The girls are still able to eat meat and fish, but kalo is their only starch and main staple each meal.
"It's not as difficult as it was before to avoid certain foods, so it's getting a little easier," explained 17-year-old Lahele Paresa.
Every Tuesday after class, the seniors ku'i, or pound, about 40 pounds of kalo into pa'i'ai for their meals each week.
"It's not only about eating kalo. It's about learning about our culture," described 17-year-old Tayler Meali'i Fitzsimmons. "It definitely changed my thinking."
And apparently also their future goals.
Fitzsimmons, who is a wrestler and a track athlete, now plans to attend college here rather than Oregon.
"Just so I can continue to serve the Hawaiian people and to practice my culture," Fitzsimmons said.
Paresa, who is the president of Kamehameha Schools' Ku'i club, also wants to stay in Hawai'i now and is aiming to only eat local whenever she can.
"That wasn't a primary focus of my project when I started it. It's something that I've learned about while I was getting into it and something that I wanted to keep learning about," Paresa explained. What began as Paresa's kickstarter quest to raise $900 dollars to cover the cost of purchasing kalo to feed herself and two fellow seniors evolved into an attempt to raise enough for "I am Haloa" -- a documentary of their journey to re-establish a link to their ancestors' way of life and what it means to be Hawaiian.
Filming began in February and the girls have since traveled to Kekahuna's hometown of Moloka'i, which included a visit to Kalaupapa and Honouliwai, meeting with Halawa farmers and cultivating kalo for kupuna. Following the trip, Kekahuna is now considering a career in environmental or marine science.

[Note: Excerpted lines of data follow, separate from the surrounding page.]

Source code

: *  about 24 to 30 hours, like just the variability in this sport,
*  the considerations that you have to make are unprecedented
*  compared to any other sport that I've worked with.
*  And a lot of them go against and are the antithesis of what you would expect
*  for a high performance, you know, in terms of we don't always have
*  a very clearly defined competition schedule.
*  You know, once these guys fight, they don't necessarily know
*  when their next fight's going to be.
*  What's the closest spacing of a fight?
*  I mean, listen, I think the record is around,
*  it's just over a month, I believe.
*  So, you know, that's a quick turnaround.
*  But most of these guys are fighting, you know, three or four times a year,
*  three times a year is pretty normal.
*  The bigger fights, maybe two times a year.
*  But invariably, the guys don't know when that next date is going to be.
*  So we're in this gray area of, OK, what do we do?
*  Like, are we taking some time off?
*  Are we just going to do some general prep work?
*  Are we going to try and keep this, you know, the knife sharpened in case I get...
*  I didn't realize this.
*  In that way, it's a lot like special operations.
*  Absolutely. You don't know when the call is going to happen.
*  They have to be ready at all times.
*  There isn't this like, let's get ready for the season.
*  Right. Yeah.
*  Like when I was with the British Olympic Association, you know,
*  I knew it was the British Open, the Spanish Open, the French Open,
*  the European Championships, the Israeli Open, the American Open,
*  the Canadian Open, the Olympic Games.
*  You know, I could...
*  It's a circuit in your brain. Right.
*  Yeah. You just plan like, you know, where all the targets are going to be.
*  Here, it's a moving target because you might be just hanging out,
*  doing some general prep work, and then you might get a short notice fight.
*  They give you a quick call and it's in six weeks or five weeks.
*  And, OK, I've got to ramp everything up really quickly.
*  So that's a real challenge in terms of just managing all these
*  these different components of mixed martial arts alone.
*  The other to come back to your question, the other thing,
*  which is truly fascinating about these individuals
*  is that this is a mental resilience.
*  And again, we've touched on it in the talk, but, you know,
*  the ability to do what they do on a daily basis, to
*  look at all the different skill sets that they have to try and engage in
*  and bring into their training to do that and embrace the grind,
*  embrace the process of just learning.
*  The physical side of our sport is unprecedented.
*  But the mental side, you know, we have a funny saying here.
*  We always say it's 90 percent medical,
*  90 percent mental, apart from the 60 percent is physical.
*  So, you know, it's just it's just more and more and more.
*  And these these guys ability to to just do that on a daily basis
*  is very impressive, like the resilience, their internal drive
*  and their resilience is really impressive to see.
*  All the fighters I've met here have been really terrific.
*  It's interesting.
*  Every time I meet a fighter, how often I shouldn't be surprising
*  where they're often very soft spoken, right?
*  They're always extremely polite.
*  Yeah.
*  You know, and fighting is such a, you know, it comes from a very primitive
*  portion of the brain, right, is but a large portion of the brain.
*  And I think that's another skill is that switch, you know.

"It made me view my island differently, my home, because Moloka'i -- many families there get their food from the land and from the ocean -- so it made me respect it a lot more and appreciate it," described Kekahuna, who is on the outrigger canoe paddling team.
A greater understanding and respect for Native Hawaiian practices is exactly what filmmakers were hoping to capture.
"We're taking them to see these people who cherish the culture and let it flourish in their own homelands like Moloka'i and Kalaupapa, so by interjecting the girls into that they're able to experience it more on a full level and so you can kind of see this growth as we go along the journey, which I think is awesome," said Vince Keala Lucero, who is directing the documentary.
Producer Torry Viliami Tukuafu says they hoped the girls would gain new perspectives but weren't expecting the impression the trio would leave on others.
"We're trying to make a film that's trying to educate these girls about the importance of kalo in Hawaiian society and Hawaiian culture -- historically and today -- but then seeing the effect that these girls inspire in their communities -- helping communities come together and inspiring people -- that's really been surprising," said Tukuafu.
The seniors are trying to raise enough money for trips to each of the islands, including Kaho'olawe. They're hoping to travel to Hanalei on Kaua'i and Waipio Valley on Hawai'i Island to meet with local kalo farmers and learn about sustainable agriculture.